Exercise A ::
Repeat the text on Scottish lodges with "Royal Arch" in their names, word for word from beginning to end.

Text under study ::
The Grand Lodge of Scotland has 11 active Lodges with the words "Royal Arch" in their title, viz.:


 
76 Royal Arch, Stirling  chartered 21/5/1759

114  Royal Arch, Cambuslang  chartered 6/2/1769

116  Royal Arch, Rutherglen  chartered 21/3/1769

122  Royal Arch, Perth  chartered 5/2/1770

153  Royal Arch, Pollokshaws  chartered 3/2/1783

195  Caledonian St John Royal Arch, chartered 2/5/1796

198  Royal Arch, Maybole  chartered 6/2/1797

314  Royal Arch, West Kilbride  chartered 2/5/1825

320  St John's Royal Arch, Ardrossan chartered 6/2/1826

321  Bonhill and Alexandria St Andrew's Royal Arch chartered 6/2/1826

424  Border Union Royal Arch, Hawick chartered 31/8/1868
 
This apparent inconsistency is due to events in the late eighteenth century when Freemasonry evolved into its present forms and was also influenced by the great social and political upheavals at the turn of the century.
 
Prior to 1800, many Lodges worked Royal Arch, Knights Templar and other degrees, although to give precise numbers and other details would be impossible due to many old minutes being missing. However, there are
 5 good examples of these mentioned in Masonic histories and other sources.
 
One of the earliest English Masonic records, the "Sheffield Papers", "prove" that Royal Arch Freemasonry was practised in Scotland at an early date, and this may be inferred from the names given to several Lodges where it was the desire of members to practise Royal Arch Freemasonry in the Lodge in addition to Craft degrees and those papers specify: Maybole Royal Arch Lodge 254 (now 198) being formed in 1797 for the very purpose of practising Royal Arch and Knight Templar Masonry within the Lodge.

Data excerpts ::
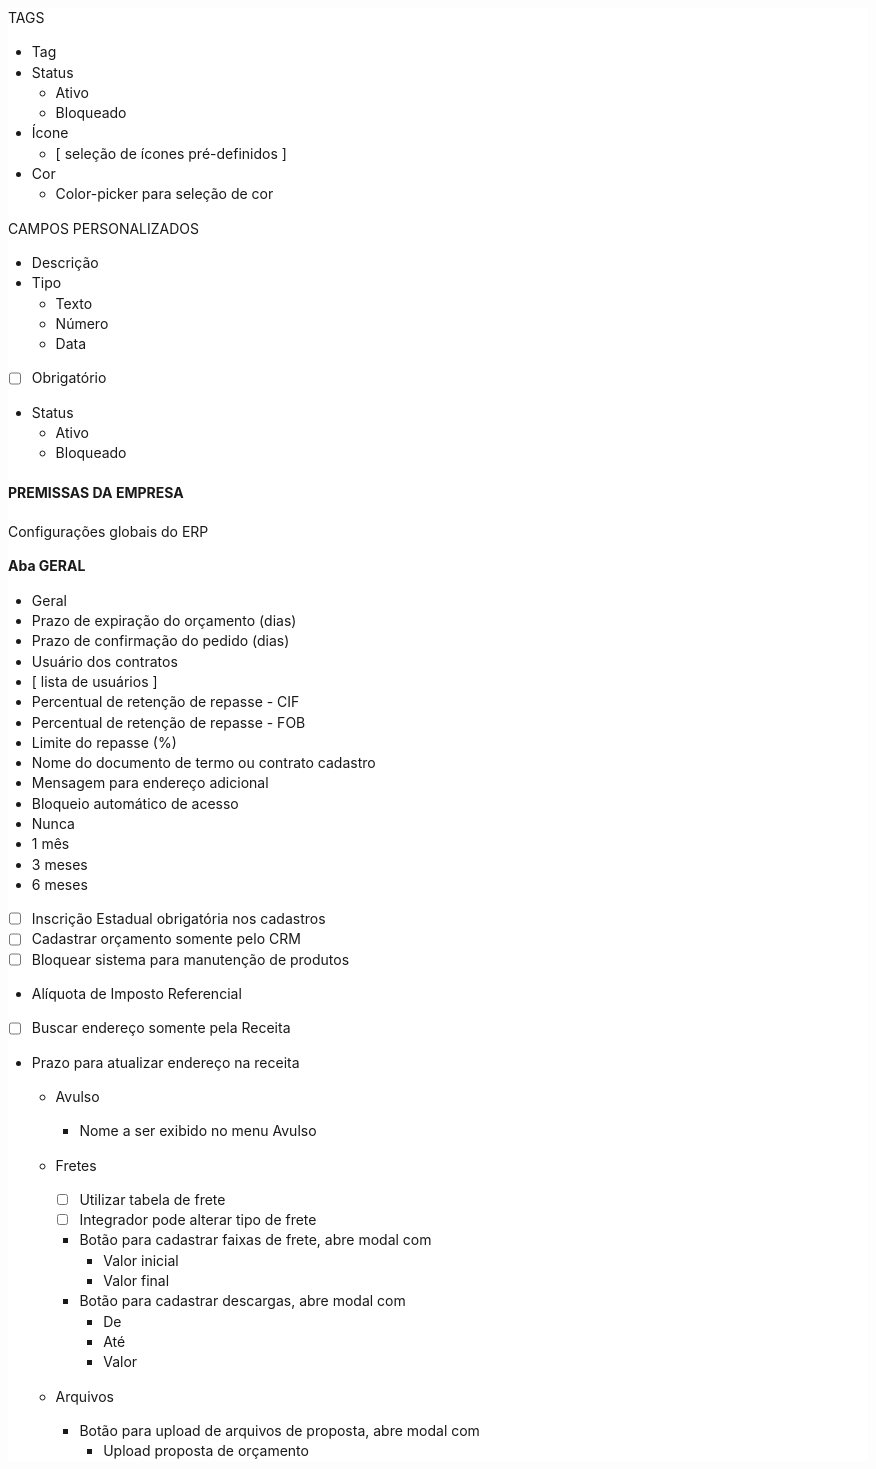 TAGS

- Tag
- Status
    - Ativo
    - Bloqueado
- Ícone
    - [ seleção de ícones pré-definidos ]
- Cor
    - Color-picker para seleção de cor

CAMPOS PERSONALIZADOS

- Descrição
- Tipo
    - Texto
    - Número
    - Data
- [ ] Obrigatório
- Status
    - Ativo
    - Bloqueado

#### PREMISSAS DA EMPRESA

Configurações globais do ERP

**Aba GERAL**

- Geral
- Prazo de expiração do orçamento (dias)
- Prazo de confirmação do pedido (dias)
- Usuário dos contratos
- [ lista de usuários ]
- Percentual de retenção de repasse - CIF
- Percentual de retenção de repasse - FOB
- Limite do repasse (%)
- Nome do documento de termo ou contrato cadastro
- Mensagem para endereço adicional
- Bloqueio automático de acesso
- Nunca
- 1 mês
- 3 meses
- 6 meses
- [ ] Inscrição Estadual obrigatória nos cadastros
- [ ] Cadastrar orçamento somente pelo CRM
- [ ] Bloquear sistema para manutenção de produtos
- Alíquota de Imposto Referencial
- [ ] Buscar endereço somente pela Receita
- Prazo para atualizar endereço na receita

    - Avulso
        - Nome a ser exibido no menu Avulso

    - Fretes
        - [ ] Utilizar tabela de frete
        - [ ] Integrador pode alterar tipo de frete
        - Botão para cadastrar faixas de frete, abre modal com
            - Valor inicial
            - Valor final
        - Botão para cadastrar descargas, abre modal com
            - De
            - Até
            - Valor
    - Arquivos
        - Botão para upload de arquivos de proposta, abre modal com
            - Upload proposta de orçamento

...

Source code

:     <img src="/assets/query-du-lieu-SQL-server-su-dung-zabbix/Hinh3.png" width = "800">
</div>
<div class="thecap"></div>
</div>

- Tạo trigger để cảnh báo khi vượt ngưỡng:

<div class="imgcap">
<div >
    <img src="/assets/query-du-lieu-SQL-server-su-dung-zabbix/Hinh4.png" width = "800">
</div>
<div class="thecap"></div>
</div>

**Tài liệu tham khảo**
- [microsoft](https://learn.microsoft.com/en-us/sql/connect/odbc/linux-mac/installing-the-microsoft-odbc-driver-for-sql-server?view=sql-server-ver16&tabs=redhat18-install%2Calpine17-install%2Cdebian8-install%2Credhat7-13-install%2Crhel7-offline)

...

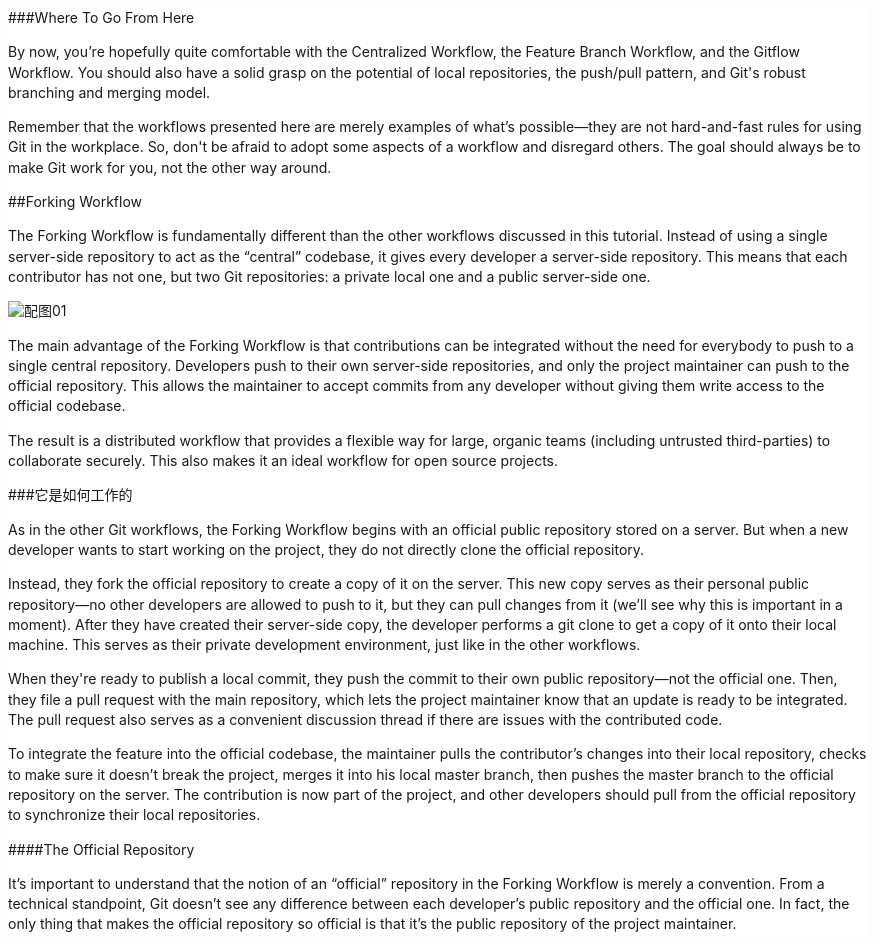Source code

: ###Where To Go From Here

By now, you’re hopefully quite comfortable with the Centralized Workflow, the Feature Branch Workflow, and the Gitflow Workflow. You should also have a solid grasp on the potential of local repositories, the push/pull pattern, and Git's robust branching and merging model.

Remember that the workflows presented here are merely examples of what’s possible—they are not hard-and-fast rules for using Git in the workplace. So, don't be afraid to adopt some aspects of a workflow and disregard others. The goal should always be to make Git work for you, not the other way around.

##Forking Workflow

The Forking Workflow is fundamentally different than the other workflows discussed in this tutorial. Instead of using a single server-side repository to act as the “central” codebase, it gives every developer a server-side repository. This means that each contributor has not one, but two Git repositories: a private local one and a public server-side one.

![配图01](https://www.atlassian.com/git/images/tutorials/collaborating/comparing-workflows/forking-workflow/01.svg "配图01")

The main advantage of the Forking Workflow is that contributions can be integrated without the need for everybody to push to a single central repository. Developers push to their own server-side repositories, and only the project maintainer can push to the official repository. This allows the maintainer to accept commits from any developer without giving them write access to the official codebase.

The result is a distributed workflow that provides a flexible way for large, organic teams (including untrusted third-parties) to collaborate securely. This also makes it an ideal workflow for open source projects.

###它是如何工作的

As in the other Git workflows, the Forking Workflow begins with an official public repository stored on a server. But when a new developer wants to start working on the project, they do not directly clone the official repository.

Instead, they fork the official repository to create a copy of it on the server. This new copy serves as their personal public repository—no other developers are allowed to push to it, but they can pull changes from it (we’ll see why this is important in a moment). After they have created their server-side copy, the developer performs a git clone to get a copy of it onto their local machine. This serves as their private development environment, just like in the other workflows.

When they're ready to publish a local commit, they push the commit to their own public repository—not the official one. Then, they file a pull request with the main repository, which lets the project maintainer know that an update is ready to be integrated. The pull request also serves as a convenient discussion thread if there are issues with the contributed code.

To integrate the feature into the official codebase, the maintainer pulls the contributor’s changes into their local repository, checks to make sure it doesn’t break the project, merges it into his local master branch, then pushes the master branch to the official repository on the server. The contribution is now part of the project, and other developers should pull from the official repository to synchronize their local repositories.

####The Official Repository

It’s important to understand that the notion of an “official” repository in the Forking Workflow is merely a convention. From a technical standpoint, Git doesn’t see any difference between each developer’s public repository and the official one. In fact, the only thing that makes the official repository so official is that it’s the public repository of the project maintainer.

Exercise B ::
Reproduce the stretch of the listing from the line containing "To integrate the" through the line containing "It’s important to", both lines included.

Task response A ::
The Grand Lodge of Scotland has 11 active Lodges with the words "Royal Arch" in their title, viz.:


 
76 Royal Arch, Stirling  chartered 21/5/1759

114  Royal Arch, Cambuslang  chartered 6/2/1769

116  Royal Arch, Rutherglen  chartered 21/3/1769

122  Royal Arch, Perth  chartered 5/2/1770

153  Royal Arch, Pollokshaws  chartered 3/2/1783

195  Caledonian St John Royal Arch, chartered 2/5/1796

198  Royal Arch, Maybole  chartered 6/2/1797

314  Royal Arch, West Kilbride  chartered 2/5/1825

320  St John's Royal Arch, Ardrossan chartered 6/2/1826

321  Bonhill and Alexandria St Andrew's Royal Arch chartered 6/2/1826

424  Border Union Royal Arch, Hawick chartered 31/8/1868
 
This apparent inconsistency is due to events in the late eighteenth century when Freemasonry evolved into its present forms and was also influenced by the great social and political upheavals at the turn of the century.
 
Prior to 1800, many Lodges worked Royal Arch, Knights Templar and other degrees, although to give precise numbers and other details would be impossible due to many old minutes being missing. However, there are
 5 good examples of these mentioned in Masonic histories and other sources.
 
One of the earliest English Masonic records, the "Sheffield Papers", "prove" that Royal Arch Freemasonry was practised in Scotland at an early date, and this may be inferred from the names given to several Lodges where it was the desire of members to practise Royal Arch Freemasonry in the Lodge in addition to Craft degrees and those papers specify: Maybole Royal Arch Lodge 254 (now 198) being formed in 1797 for the very purpose of practising Royal Arch and Knight Templar Masonry within the Lodge.

Task response B ::
To integrate the feature into the official codebase, the maintainer pulls the contributor’s changes into their local repository, checks to make sure it doesn’t break the project, merges it into his local master branch, then pushes the master branch to the official repository on the server. The contribution is now part of the project, and other developers should pull from the official repository to synchronize their local repositories.

####The Official Repository

It’s important to understand that the notion of an “official” repository in the Forking Workflow is merely a convention. From a technical standpoint, Git doesn’t see any difference between each developer’s public repository and the official one. In fact, the only thing that makes the official repository so official is that it’s the public repository of the project maintainer.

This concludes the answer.